Interesting feedback on the Auveco nuts. I can tighten the oem nuts by hand, then only takes a quarter turn of the torque wrench 48 in/lbs, with the Auveco its 1-2 turns of the torque wrench. Not keen on using those nuts, the washer is quite concave, the oem is nearly flat.
A devil's-advocate position might be that the deeper-domed Auveco washer, once tightened down flat, might exert a more consistent spring pressure over time. I'm not sure what measurable difference it might make either way, but it might be something a person with a micro-ohmmeter could compare for the fun of it.
Ordered a 100 pack bus bar washer nuts from McMaster-Carr. $13 for 100 pack https://www.mcmaster.com/91270A320/ Very close dome profile to OEM bus bar lock nuts. Washer diameter 12mm also.

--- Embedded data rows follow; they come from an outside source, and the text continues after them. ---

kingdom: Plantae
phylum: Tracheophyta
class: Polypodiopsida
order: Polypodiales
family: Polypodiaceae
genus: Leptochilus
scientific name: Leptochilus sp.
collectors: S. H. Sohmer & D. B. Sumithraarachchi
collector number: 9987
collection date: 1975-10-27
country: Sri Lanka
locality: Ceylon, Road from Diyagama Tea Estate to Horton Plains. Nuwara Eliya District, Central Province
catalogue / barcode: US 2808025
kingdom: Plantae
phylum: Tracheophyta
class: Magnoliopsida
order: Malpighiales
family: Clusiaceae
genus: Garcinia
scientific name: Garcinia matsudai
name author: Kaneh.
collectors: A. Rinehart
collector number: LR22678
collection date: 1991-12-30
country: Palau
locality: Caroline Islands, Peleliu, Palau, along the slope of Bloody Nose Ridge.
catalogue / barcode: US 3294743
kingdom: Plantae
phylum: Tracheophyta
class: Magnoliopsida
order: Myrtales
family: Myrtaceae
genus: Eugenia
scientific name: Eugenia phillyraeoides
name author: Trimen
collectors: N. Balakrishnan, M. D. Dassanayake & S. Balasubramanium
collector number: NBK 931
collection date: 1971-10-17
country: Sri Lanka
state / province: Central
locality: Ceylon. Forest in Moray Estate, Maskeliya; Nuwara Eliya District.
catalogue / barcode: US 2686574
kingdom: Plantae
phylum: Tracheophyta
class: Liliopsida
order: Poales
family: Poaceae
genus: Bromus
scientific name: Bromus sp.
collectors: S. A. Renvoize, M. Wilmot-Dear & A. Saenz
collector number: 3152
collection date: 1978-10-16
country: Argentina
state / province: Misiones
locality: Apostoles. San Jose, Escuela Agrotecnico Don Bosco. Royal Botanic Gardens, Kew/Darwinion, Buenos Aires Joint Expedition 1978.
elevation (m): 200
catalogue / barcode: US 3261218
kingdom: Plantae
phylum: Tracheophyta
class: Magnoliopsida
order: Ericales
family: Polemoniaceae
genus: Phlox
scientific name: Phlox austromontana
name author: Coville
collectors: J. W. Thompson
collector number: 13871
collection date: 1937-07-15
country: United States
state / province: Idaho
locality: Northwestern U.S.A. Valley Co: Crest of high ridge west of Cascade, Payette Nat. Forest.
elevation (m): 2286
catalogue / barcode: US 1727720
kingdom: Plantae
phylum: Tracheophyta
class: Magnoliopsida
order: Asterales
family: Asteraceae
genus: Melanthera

I'd venture to say the OEM appears more flat because it's been torqued already. The new ones will also flatten out when installed and torqued. The Gen 3 and 4 get away from these style nuts and just go to flange nuts. Exact matches to the flange nuts used in the Gen 3 and 4 batteries seem to be impossible to find, (other than thru Toyota $$$$) but I've purchased a pack of 500 stainless steel flange nuts that have so far done a satisfactory job. The OEM flange diameter is slightly larger. I've also experimented with flange nuts that have a significantly larger diameter (slightly larger than the diameter of the terminal flange on the module, but they use a 10mm hex instead of 8mm, which causes problems with the black plastic shields. Since most batteries I build use Gen 4 modules, I'm typically able to use the Gen 4 fasteners since they're usually in excellent condition. OEM Gen 1 and Gen 2: Washer is ~11.92 mm, expanded and flat Gen 3 and Gen 4 flange nut is ~12.81 mm The stainless nuts I've used are ~ 10.97 mm The oversize nuts have flanges that are 14.7mm The module terminal flange is ~13.5 mm
Glad this thread came back up... I just put a big pile of dirty OEM bus bars in the rock tumbler this afternoon and checked it just now and in there were some aftermarket bus bars made by Reflex Concepts, which is no longer in business. But I think when I bought them they might of been solid nickel, but may of been just nickel plated? Anyways I got those out so now it's just solid copper tumbling, and the nickel bars look tarnished but no signs of different metal underneath unless the plating was stripped off entirely? Suspicious that they're plated and not solid nickel. How can I figure this out? A way to test them?